Impuissants, ils baissèrent les yeux pour observer la scène qui se déroulait dans le hangar. Il fallut quelques minutes aux mercenaires pour étouffer toute résistance avec un minimum d’effusion de sang.

— Ils ont bien exploité l’élément de surprise, dut concéder Jaina. Leur victoire est totale.

Plissant les yeux, elle observa les gardes du corps et le second administrateur Kymn. Elle se souvenait des membres de la Garde Ailée de la Cité des Nuages, qui avaient retourné leur veste et s’étaient laissé corrompre par le Soleil Noir. Décidément, un complot se tramait contre la Nouvelle République…

Un complot d’une sacrée envergure !

Kymn se précipita vers l’intercom mural, appuya sur le bouton de transmission et hurla :

— Signal Alpha ! Signal Alpha !

Puis il retourna se mettre en position, blaster brandi.

— Je pense que ça doit être un code, dit DTM.

Le second administrateur, qui affichait désormais un sourire suffisant, s’adressa à Nien Nunb :

— Nos alliés sont en place dans tous les endroits stratégiques de Kessel. Nous venons de prendre le contrôle du dernier. J’espère que les nôtres ont pu éviter un carnage, mais ils sont bien armés et prêts à faire le nécessaire. N’en doutez pas une seconde.

D’autres soldats continuaient à se déverser dans le hangar.

C’est une véritable force d’occupation, chuchota Jaina, alarmée.

Les envahisseurs avaient apporté du matériel lourd, des armes et de l’équipement. Ils se mirent en rang pour saluer l’apparition de la grande silhouette qui émergea de la soute.

Quand elle entra sous la lumière des panneaux phosphorescents, Jaina étouffa un cri de surprise. Elle connaissait bien cet humanoïde dont la peau pâle contrastait avec ses courts cheveux verts. Son œil cybernétique brillait d’une lueur rouge sur sa visière métallique.

— Seigneur Czethros, le salua Kymn. Bienvenue dans les mines d’épice de Kessel. L’opération a été un succès total. Tout le complexe vous appartient.

Czethros descendit la passerelle en bombant le torse.
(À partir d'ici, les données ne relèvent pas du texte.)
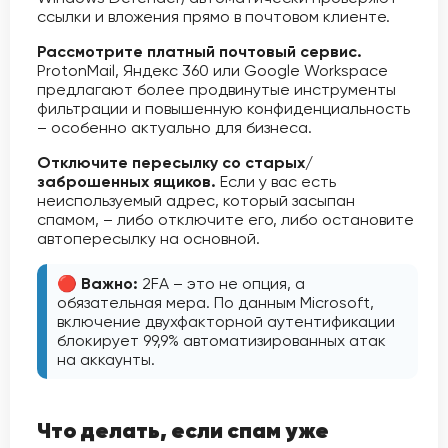
ссылки и вложения прямо в почтовом клиенте.
Рассмотрите платный почтовый сервис.
ProtonMail, Яндекс 360 или Google Workspace
предлагают более продвинутые инструменты
фильтрации и повышенную конфиденциальность
– особенно актуально для бизнеса.
Отключите пересылку со старых/
заброшенных ящиков.
Если у вас есть
неиспользуемый адрес, который засыпан
спамом, – либо отключите его, либо остановите
автопересылку на основной.
🔴 Важно:
2FA – это не опция, а
обязательная мера. По данным Microsoft,
включение двухфакторной аутентификации
блокирует 99,9% автоматизированных атак
на аккаунты.
Что делать, если спам уже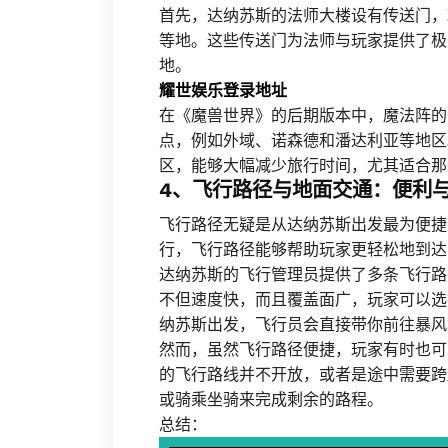
首先，达纳苏斯的法师大楼设有传送门，
等地。这些传送门为法师与玩家提供了极
地。
耀世娱乐登录地址
在《魔兽世界》的后期版本中，魔法阵的
点，例如外域、诺森德和潘达利亚等地区
区，能够大幅减少旅行时间，尤其适合那
4、飞行路径与地面交通：便利
飞行路径无疑是从达纳苏斯出发最为便捷
行，飞行路径能够帮助玩家更轻松地到达
达纳苏斯的飞行管理员提供了多条飞行路
不但速度快，而且覆盖面广，玩家可以选
纳苏斯出发，飞行员会直接带你前往暴风
然而，虽然飞行路径便捷，玩家有时也可
的飞行路线并不开放，或者是途中需要跨
或骑乘坐骑来完成剩余的路程。
总结：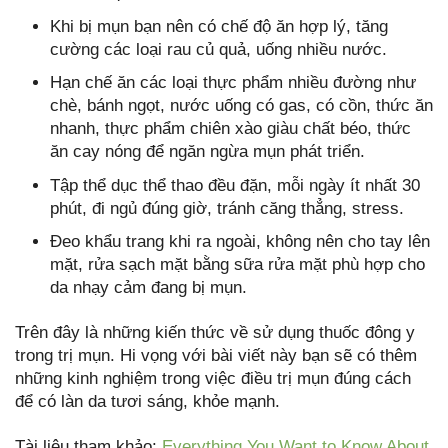
Khi bị mụn bạn nên có chế độ ăn hợp lý, tăng
cường các loại rau củ quả, uống nhiều nước.
Hạn chế ăn các loại thực phẩm nhiều đường như
chè, bánh ngọt, nước uống có gas, có cồn, thức ăn
nhanh, thực phẩm chiên xào giàu chất béo, thức
ăn cay nóng để ngăn ngừa mụn phát triển.
Tập thể dục thể thao đều đặn, mỗi ngày ít nhất 30
phút, đi ngủ đúng giờ, tránh căng thẳng, stress.
Đeo khẩu trang khi ra ngoài, không nên cho tay lên
mặt, rửa sạch mặt bằng sữa rửa mặt phù hợp cho
da nhạy cảm đang bị mụn.
Trên đây là những kiến thức về sử dụng thuốc đông y
trong trị mụn. Hi vọng với bài viết này bạn sẽ có thêm
những kinh nghiệm trong việc điều trị mụn đúng cách
để có làn da tươi sáng, khỏe mạnh.
Tài liệu tham khảo:
Everything You Want to Know About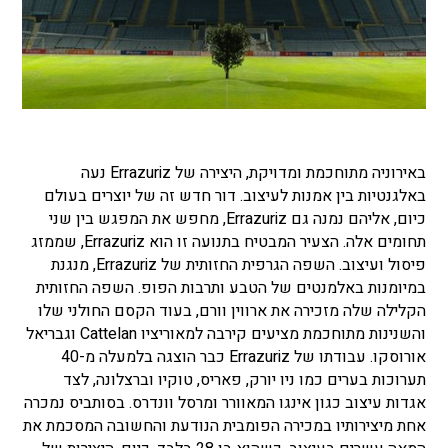
באירוניה מתוחכמת ומדויקת, היצירה של Errazuriz נעה
באלגנטיות בין אמנות לעיצוב. דור חדש זה של יוצרים בעולם
כיום, אליהם נמנה גם Errazuriz, מחפש את המפגש בין שני
תחומים אלה. הצעיר המבטיח בתנועה זו הוא Errazuriz, שממזג
פיסול ועיצוב. השפה הגרפית החזותית של Errazuriz, מנגנת
במיומנות באלמנטים של הטבע ותרבות הפופ. השפה החזותית
הקלילה שלה מזכירה את ארווין וורם, בעוד הקסם החולני שלו
והשנינות מתוחכמת מציעים קירבה למאוריציו Cattelan וגבריאל
אורוסקו. עבודתו של Errazuriz כבר הוצגה בלמעלה מ-40
תערוכות בערים כמו ניו יורק, פאריס, טוקיו וברצלונה, לצד
אגדות עיצוב כגון אינגו המאוורר ומרסל וונדרס. בסותביס נמכרה
אחת מיצירותיו במכירה הפומבית הנודעת והחשובה המסכמת את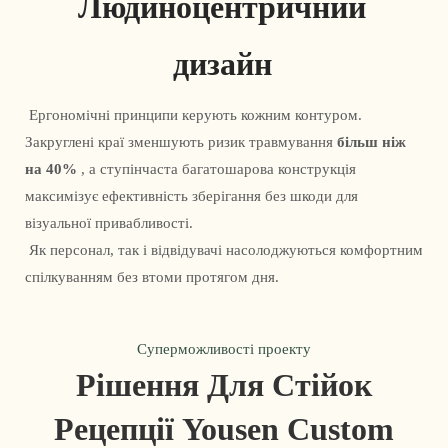
Людиноцентричний 
дизайн
 Ергономічні принципи керують кожним контуром. 
Закруглені краї зменшують ризик травмування 
більш ніж 
на 40%
 , а ступінчаста багатошарова конструкція 
максимізує ефективність зберігання без шкоди для 
візуальної привабливості.
 Як персонал, так і відвідувачі насолоджуються комфортним 
спілкуванням без втоми протягом дня. 
Суперможливості проекту
Рішення Для Стійок
Рецепції Yousen Custom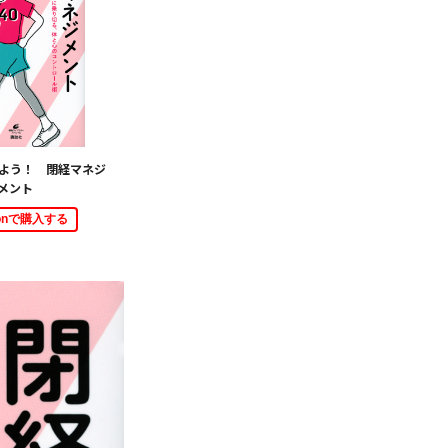
めよう！ 閉経マネジ
メント
zonで購入する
— Bon travail. Kessel va devenir ma nouvelle base d’opérations. À partir d’ici, nous pourrons lancer nos attaques éclair : des prises de contrôle surprise comme celle-ci, mais sur une plus vaste échelle. Je suis ravi que tout se soit passé comme prévu. C’est un bon présage.

Il sourit et ses mercenaires se rengorgèrent. Jaina savait que Czethros était plutôt avare de compliments.

— Nos agents occupent des positions clés dans les systèmes majeurs de la galaxie. Ils frapperont dès que nous leur enverrons le signal convenu. Toutes les attaques se déclencheront en même temps. En quelques jours, nous mettrons la Nouvelle République à genoux. Le Soleil Noir vaincra !

Il brandit un poing et les mercenaires crièrent à l’unisson :

— Le Soleil Noir vaincra ! Le Soleil Noir vaincra !

— Par le Grand Circuit, qu’allons-nous faire ? l’émit DTM tandis que Jaina et Lowie battaient en retraite dans l’ombre du tunnel.

— Nous avons un avantage, répondit la jeune fille. Nous sommes des Chevaliers Jedi et Czethros ignore notre présence.